The second-floor space, guided by skylights carved through the tile roof, leads visitors via grand staircase into an overwhelming light environment surrounded by various lighting fixtures. Walls and ceilings are finished with traditional plastering techniques intended to absorb light, while darkened areas behind two partition walls effectively control spatial scale. Jean Prouvé's sun shutters from a Cameroonian tropical house were ingeniously converted into wheeled sliding doors for the stairwell, exemplifying perfect integration of historical elements with contemporary design.
Design Team - ninkipen! First-Class Architect Office stands as a distinguished Japanese architectural practice founded by Yasuo Imatsu in 2005, based in Minoo, Osaka Prefecture, holding professional license registration (I) No. 25856 with the Osaka Prefectural Governor. Under the creative direction of founding principal Yasuo Imatsu, the firm has developed a reputation for pioneering practice focused on adaptive architectural conversion and innovative spatial design, with comprehensive architectural services covering architectural and interior design supervision, furniture design, and related professional services.
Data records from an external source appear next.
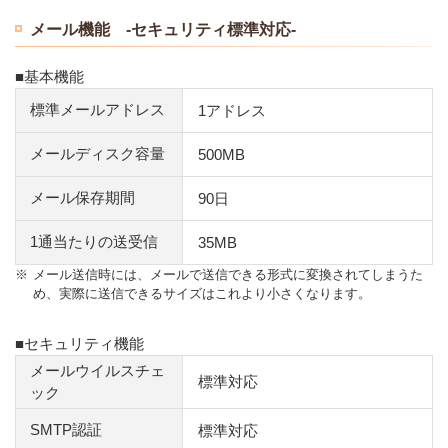
メール機能 -セキュリティ標準対応-
■基本機能
標準メールアドレス
1アドレス
メールディスク容量
500MB
メール保存期間
90日
1通当たりの送受信
35MB
※
メール送信時には、メールで送信できる形式に変換されてしまうた
め、実際に送信できるサイズはこれより小さくなります。
■セキュリティ機能
メールウイルスチェ
標準対応
ック
SMTP認証
標準対応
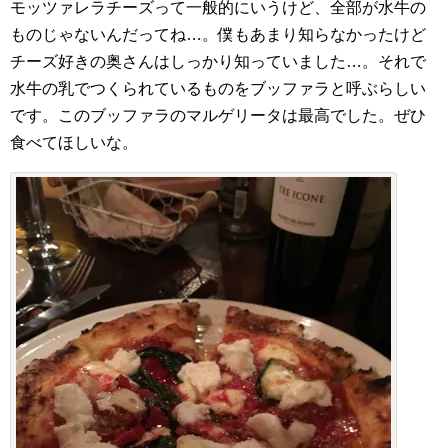
モッツァレラチーズって一般的にいうけど、全部が水牛の
ものじゃないんだってね…。僕もあまり知らなかったけど
チーズ好きの奥さんはしっかり知っていました…。それで
水牛の乳でつくられているものをブッファラと呼ぶらしい
です。このブッファラのマルゲリータは最高でした。ぜひ
食べてほしいな。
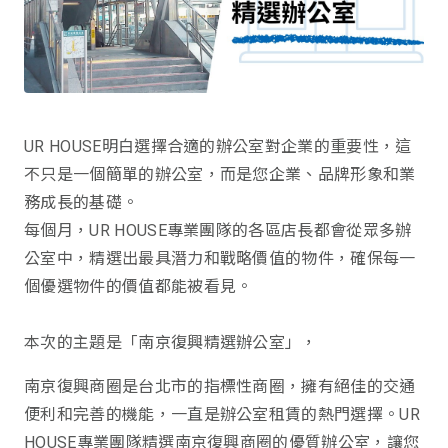
UR HOUSE明白選擇合適的辦公室對企業的重要性，這
不只是一個簡單的辦公室，而是您企業、品牌形象和業
務成長的基礎。
每個月，UR HOUSE專業團隊的各區店長都會從眾多辦
公室中，精選出最具潛力和戰略價值的物件，確保每一
個優選物件的價值都能被看見。
本次的主題是「南京復興精選辦公室」，
南京復興商圈是台北市的指標性商圈，擁有絕佳的交通
便利和完善的機能，一直是辦公室租賃的熱門選擇。UR
HOUSE專業團隊精選南京復興商圈的優質辦公室，讓您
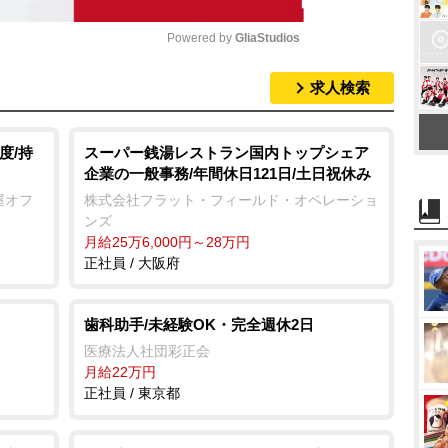
Powered by 
GliaStudios
求人検索
M
u
t
度/持
スーパー銭湯レストラン国内トップシェア
企業の一般事務/年間休日121日/土日祝休み
e
屋オフ
株式会社フラット・フィールド・オペレーショ
ンズ
月給25万6,000円～28万円
正社員 / 大阪府
歯科助手/未経験OK・完全週休2日
医療法人社団彩正会
月給22万円
正社員 / 東京都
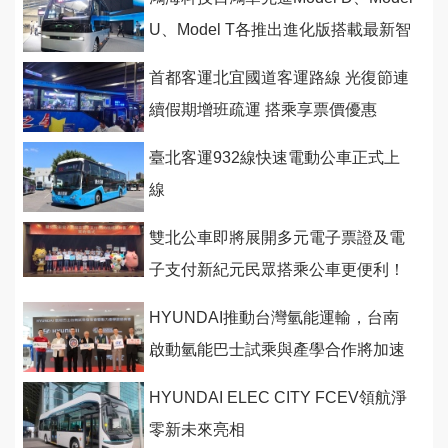
U、Model T各推出進化版搭載最新智
慧與安全科技
首都客運北宜國道客運路線 光復節連
續假期增班疏運 搭乘享票價優惠
臺北客運932線快速電動公車正式上
線
雙北公車即將展開多元電子票證及電
子支付新紀元民眾搭乘公車更便利！
HYUNDAI推動台灣氫能運輸，台南
啟動氫能巴士試乘與產學合作將加速
零碳公共運輸生態系
HYUNDAI ELEC CITY FCEV領航淨
零新未來亮相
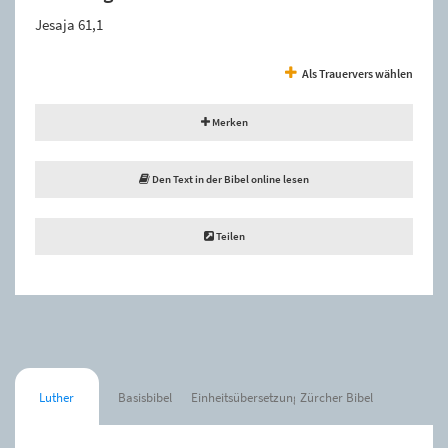
Jesaja 61,1
Als Trauervers wählen
Merken
Den Text in der Bibel online lesen
Teilen
Luther
Basisbibel
Einheitsübersetzung
Zürcher Bibel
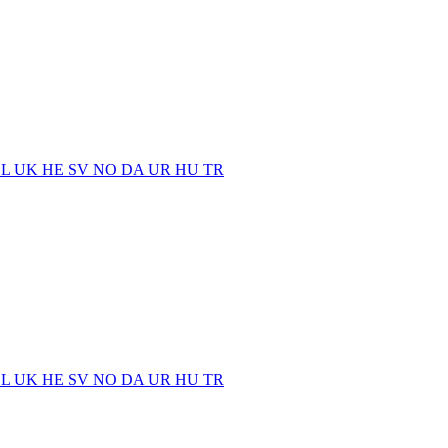
EL
UK
HE
SV
NO
DA
UR
HU
TR
EL
UK
HE
SV
NO
DA
UR
HU
TR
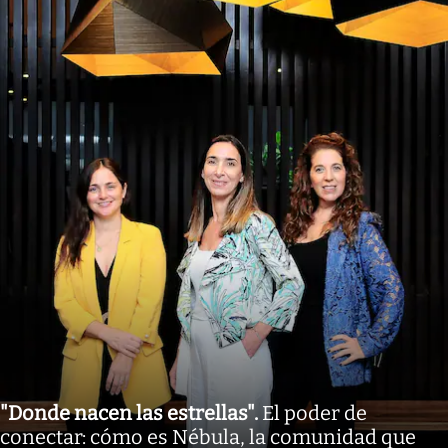
"Donde nacen las estrellas"
.
El poder de
conectar: cómo es Nébula, la comunidad que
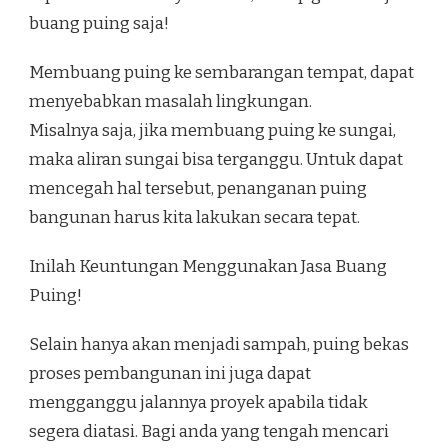
buang puing saja!
Membuang puing ke sembarangan tempat, dapat
menyebabkan masalah lingkungan.
Misalnya saja, jika membuang puing ke sungai,
maka aliran sungai bisa terganggu. Untuk dapat
mencegah hal tersebut, penanganan puing
bangunan harus kita lakukan secara tepat.
Inilah Keuntungan Menggunakan Jasa Buang
Puing!
Selain hanya akan menjadi sampah, puing bekas
proses pembangunan ini juga dapat
mengganggu jalannya proyek apabila tidak
segera diatasi. Bagi anda yang tengah mencari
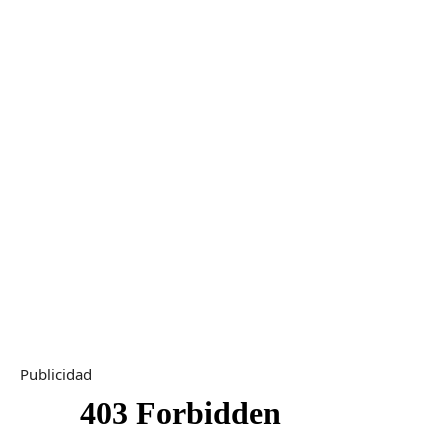
Publicidad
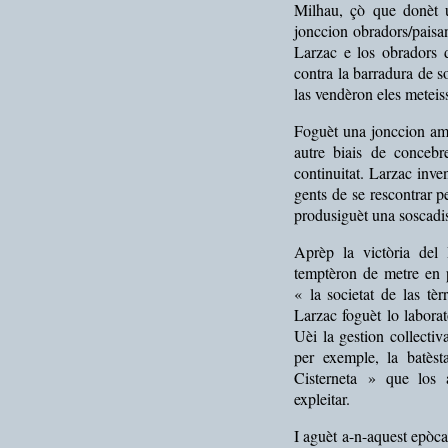
Milhau, çò que donèt 
jonccion obradors/paisa
Larzac e los obradors 
contra la barradura de s
las vendèron eles meteis
Foguèt una jonccion amb
autre biais de conceb
continuitat. Larzac inv
gents de se rescontrar 
produsiguèt una soscadis
Aprèp la victòria del
temptèron de metre en p
« la societat de las tè
Larzac foguèt lo laboratò
Uèi la gestion collecti
per exemple, la batès
Cisterneta » que los 
expleitar.
I aguèt a-n-aquest epòca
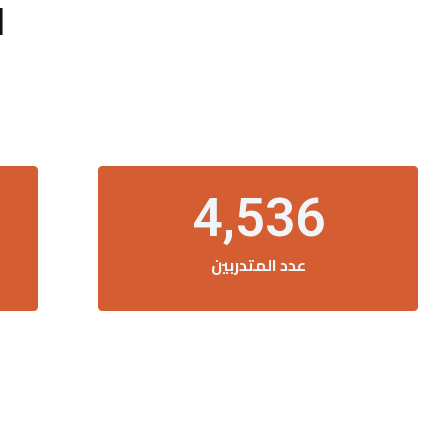
ا
4,536
عدد المتدربين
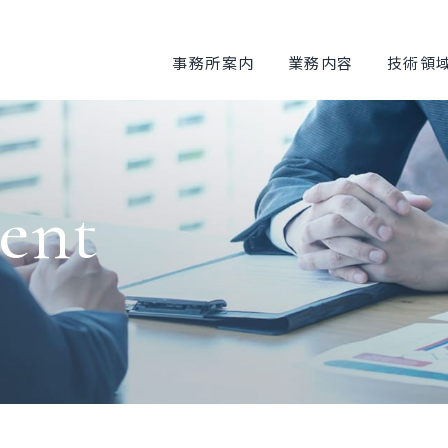
事務所案内
業務内容
技術領
ent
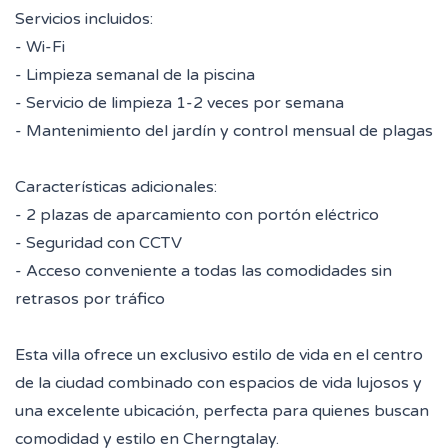
Servicios incluidos:
- Wi-Fi
- Limpieza semanal de la piscina
- Servicio de limpieza 1-2 veces por semana
- Mantenimiento del jardín y control mensual de plagas
Características adicionales:
- 2 plazas de aparcamiento con portón eléctrico
- Seguridad con CCTV
- Acceso conveniente a todas las comodidades sin
retrasos por tráfico
Esta villa ofrece un exclusivo estilo de vida en el centro
de la ciudad combinado con espacios de vida lujosos y
una excelente ubicación, perfecta para quienes buscan
comodidad y estilo en Cherngtalay.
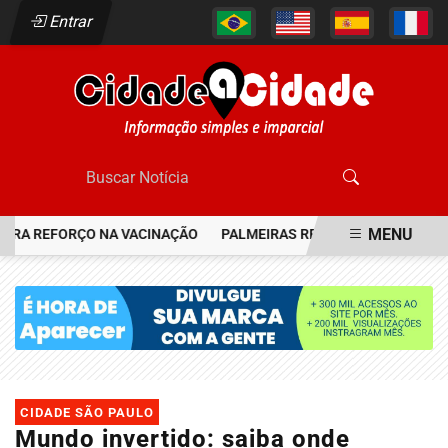
Entrar
MENU
RA REFORÇO NA VACINAÇÃO
PALMEIRAS RESGATA JOIA DO FLAMEN
EM ALTA
CIDADE SÃO PAULO
Mundo invertido: saiba onde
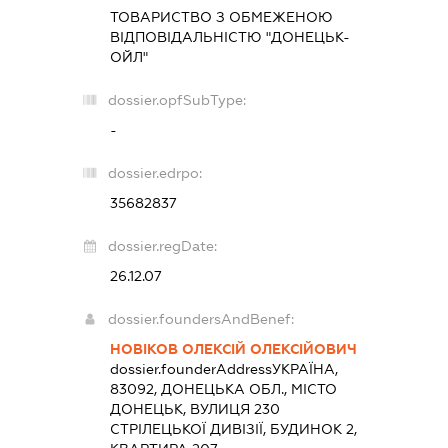
ТОВАРИСТВО З ОБМЕЖЕНОЮ
ВІДПОВІДАЛЬНІСТЮ "ДОНЕЦЬК-
ОЙЛ"
dossier.opfSubType:
-
dossier.edrpo:
35682837
dossier.regDate:
26.12.07
dossier.foundersAndBenef:
НОВІКОВ ОЛЕКСІЙ ОЛЕКСІЙОВИЧ
dossier.founderAddress
УКРАЇНА,
83092, ДОНЕЦЬКА ОБЛ., МІСТО
ДОНЕЦЬК, ВУЛИЦЯ 230
СТРІЛЕЦЬКОЇ ДИВІЗІЇ, БУДИНОК 2,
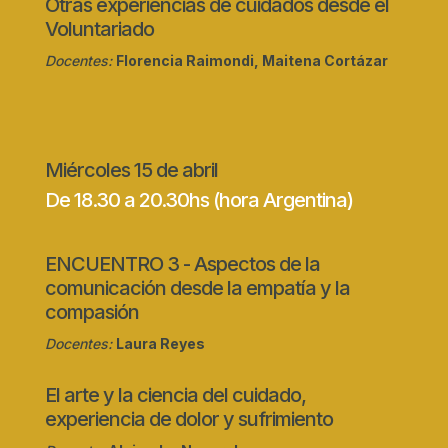
Otras experiencias de cuidados desde el
Voluntariado
Docentes:
Florencia Raimondi, Maitena Cortázar
Miércoles 15 de abril
De 18.30 a 20.30hs (hora Argentina)
ENCUENTRO 3 - Aspectos de la
comunicación desde la empatía y la
compasión
Docentes:
Laura Reyes
El arte y la ciencia del cuidado,
experiencia de dolor y sufrimiento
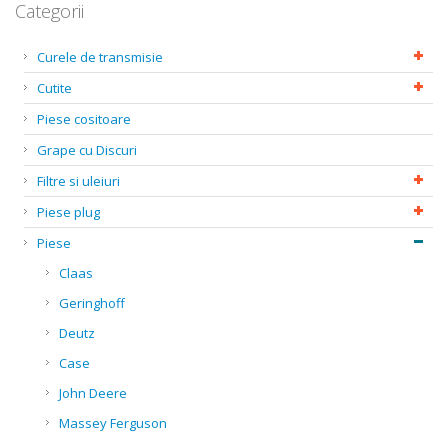
Categorii
Curele de transmisie
Cutite
Piese cositoare
Grape cu Discuri
Filtre si uleiuri
Piese plug
Piese
Claas
Geringhoff
Deutz
Case
John Deere
Massey Ferguson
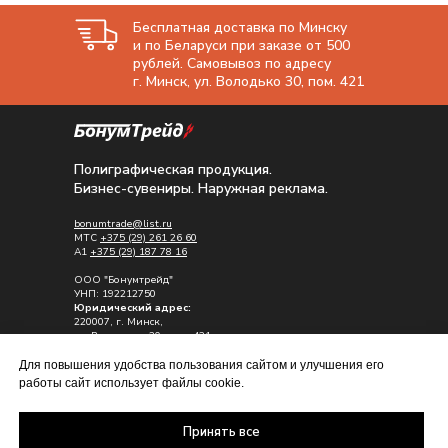
Бесплатная доставка по Минску
и по Беларуси при заказе от 500
рублей. Самовывоз по адресу
г. Минск, ул. Володько 30, пом. 421
Полиграфическая продукция.
Бизнес-сувениры. Наружная реклама.
bonumtrade@list.ru
МТС
+375 (29) 261 26 60
A1
+375 (29) 187 78 16
ООО "Бонумтрейд"
УНП: 192212750
Юридический адрес:
220007, г. Минск,
ул. Володько , 30, пом. 421
Почтовый адрес:
Для повышения удобства пользования сайтом и улучшения его
223028, Минский р-н, д. Каменная горка
работы сайт использует файлы cookie.
ул. Садовая д.12
Принять все
Политика обработки персональных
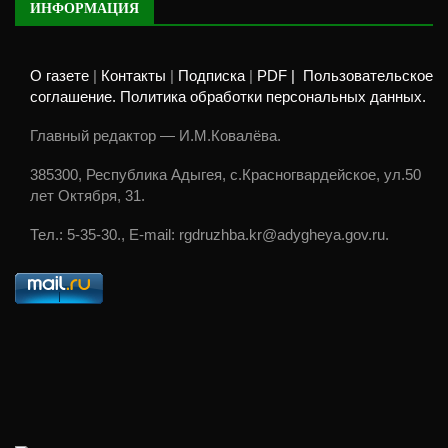
ИНФОРМАЦИЯ
О газете
|
Контакты
|
Подписка
|
PDF |
Пользовательское
соглашение. Политика обработки персональных данных.
Главный редактор — И.М.Ковалёва.
385300, Республика Адыгея, с.Красногвардейское, ул.50
лет Октября, 31.
Тел.: 5-35-30., E-mail: rgdruzhba.kr@adygheya.gov.ru.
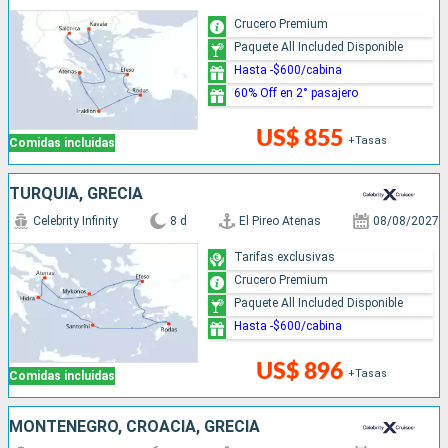
Crucero Premium
Paquete All Included Disponible
Hasta -$600/cabina
60% Off en 2° pasajero
US$ 855
+Tasas
Comidas incluidas
TURQUÍA, GRECIA
Celebrity Infinity
8 d
El Pireo Atenas
08/08/2027
Tarifas exclusivas
Crucero Premium
Paquete All Included Disponible
Hasta -$600/cabina
US$ 896
+Tasas
Comidas incluidas
MONTENEGRO, CROACIA, GRECIA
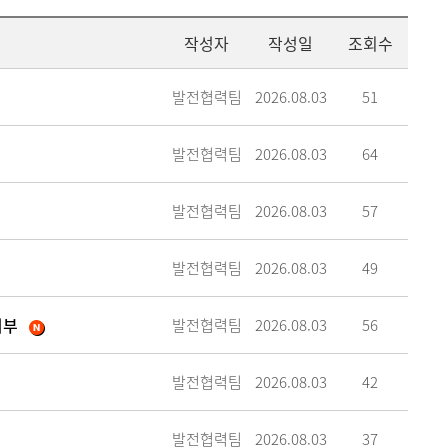
메뉴추가
작성자
작성일
조회수
발전협력팀
2026.08.03
51
발전협력팀
2026.08.03
64
발전협력팀
2026.08.03
57
발전협력팀
2026.08.03
49
기부
발전협력팀
2026.08.03
56
발전협력팀
2026.08.03
42
발전협력팀
2026.08.03
37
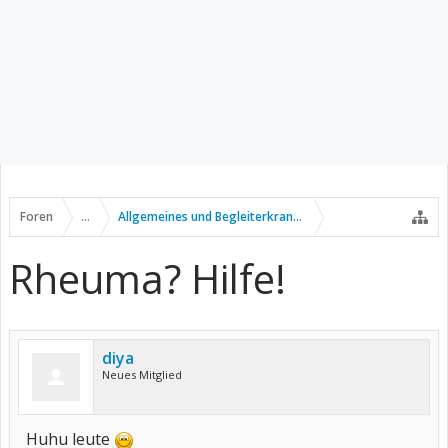
Foren
...
Allgemeines und Begleiterkrankungen
Rheuma? Hilfe!
diya
Neues Mitglied
Huhu leute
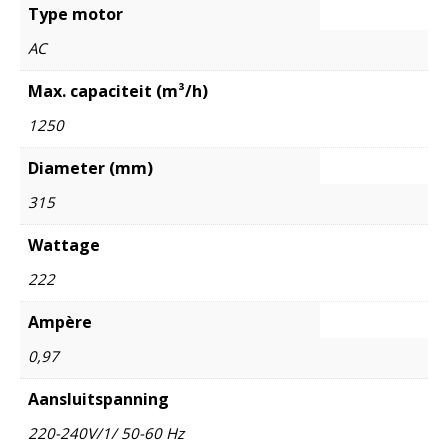
Type motor
AC
Max. capaciteit (m³/h)
1250
Diameter (mm)
315
Wattage
222
Ampère
0,97
Aansluitspanning
220-240V/1/ 50-60 Hz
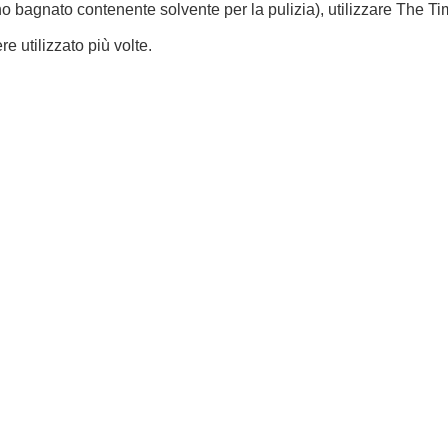
no bagnato contenente solvente per la pulizia), utilizzare The T
 utilizzato più volte.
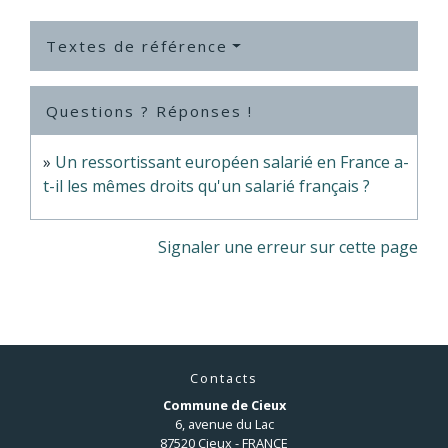
Textes de référence
Questions ? Réponses !
Un ressortissant européen salarié en France a-
t-il les mêmes droits qu'un salarié français ?
Signaler une erreur sur cette page
Contacts
Commune de Cieux
6, avenue du Lac
87520 Cieux - FRANCE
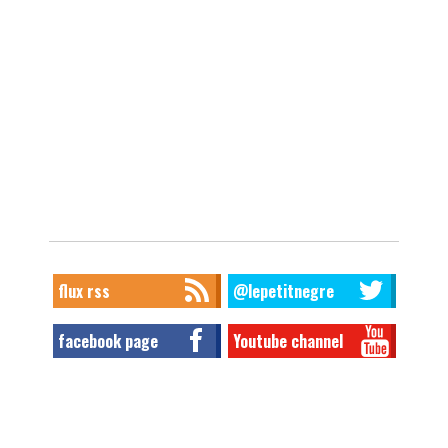
flux rss
@lepetitnegre
facebook page
Youtube channel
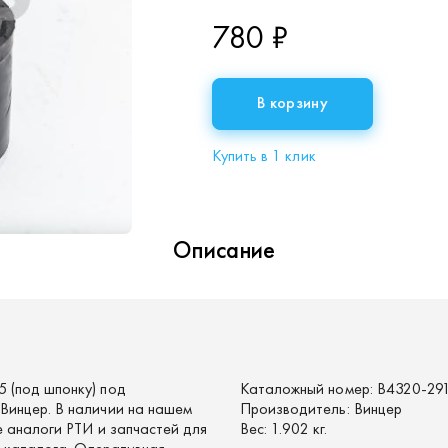
780 ₽
В корзину
Купить в 1 клик
Описание
 (под шпонку) под
Каталожный номер:
В4320-29
Винцер. В наличии на нашем
Производитель:
Винцер
 аналоги РТИ и запчастей для
Вес:
1.902 кг.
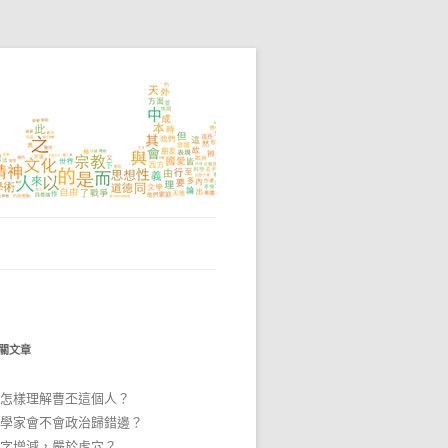
關文章
怎樣理解曹丕這個人？
學家會不會政治歸錯邊？
字增減，嚴於虎穴？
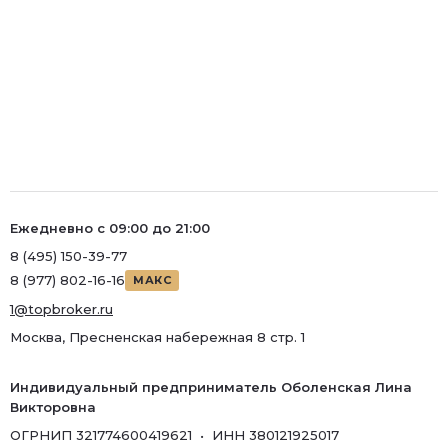
Ежедневно с 09:00 до 21:00
8 (495) 150-39-77
8 (977) 802-16-16
МАКС
1@topbroker.ru
Москва, Пресненская набережная 8 стр. 1
Индивидуальный предприниматель Оболенская Лина
Викторовна
ОГРНИП 321774600419621 • ИНН 380121925017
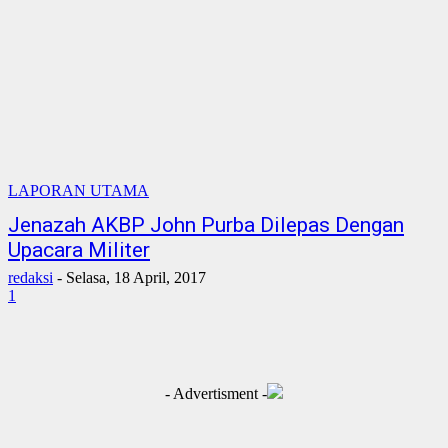
LAPORAN UTAMA
Jenazah AKBP John Purba Dilepas Dengan
Upacara Militer
redaksi
-
Selasa, 18 April, 2017
1
- Advertisment -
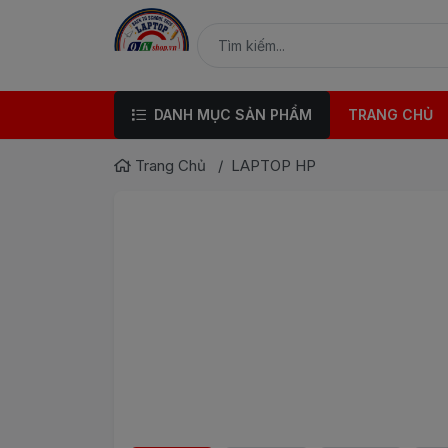
DANH MỤC SẢN PHẨM
TRANG CHỦ
Trang Chủ
LAPTOP HP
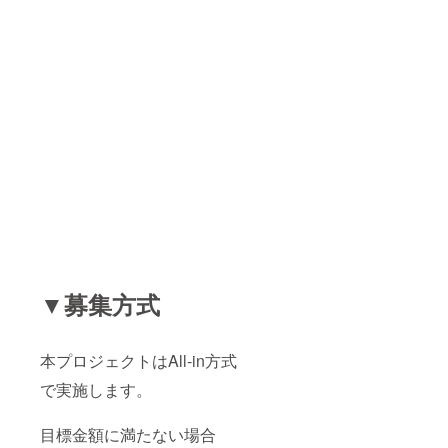
▼募集方式
本プロジェクトはAll-in方式
で実施します。
目標金額に満たない場合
Yasuo Imatsu brings profound architectural experience and deep understanding of contemporary building practices to the firm. Born in Yamaguchi Prefecture in 1976, he graduated from Osaka University's Master's Program in Architectural Engineering in 2001, worked at Endo Takeo Architectural Design Office for four years before establishing independent practice. Under the founder's leadership, the practice has cultivated a distinctive design methodology specializing in existing building transformation and utilization, seamlessly integrating conceptual rigor with material innovation.
The firm's academic engagement is equally noteworthy, with Yasuo Imatsu serving as part-time lecturer at prestigious institutions including Setsunan University (2007-2020), Osaka University (2012-2015), Kinki University (2015-), Kobe Design University (2016-2024), and Mukogawa Women's University (2020-2024). This academic background enriches the firm's theoretical foundation, enabling their works to demonstrate rigorous design thinking and innovative construction techniques.
The firm's design philosophy emphasizes creating entirely new architectural experiences through deep understanding of existing buildings' spatial potential, avoiding rushed demolition and reconstruction, instead believing that adaptive conversion should result from thorough comprehension of spatial conditions, historical contexts, and functional requirements. Their award record is exceptionally rich, including the 64th Osaka Architecture Competition Governor's Prize (2021), multiple JCD Design Awards, Tokyo Midtown Awards, demonstrating their outstanding contribution to contemporary Japanese architecture.
Through thoughtful synthesis of contemporary material usage, understanding of traditional spatial logic, and avant-garde architectural language, ninkipen! First-Class Architect Office has established itself as a significant contributor to Japan's contemporary adaptive architectural design, creating architectural works that both respect building history and embrace innovative design concepts. They believe exceptional design emerges from deep excavation and creative transformation of existing spaces, continuously pushing the boundaries of Japanese architectural conversion practice.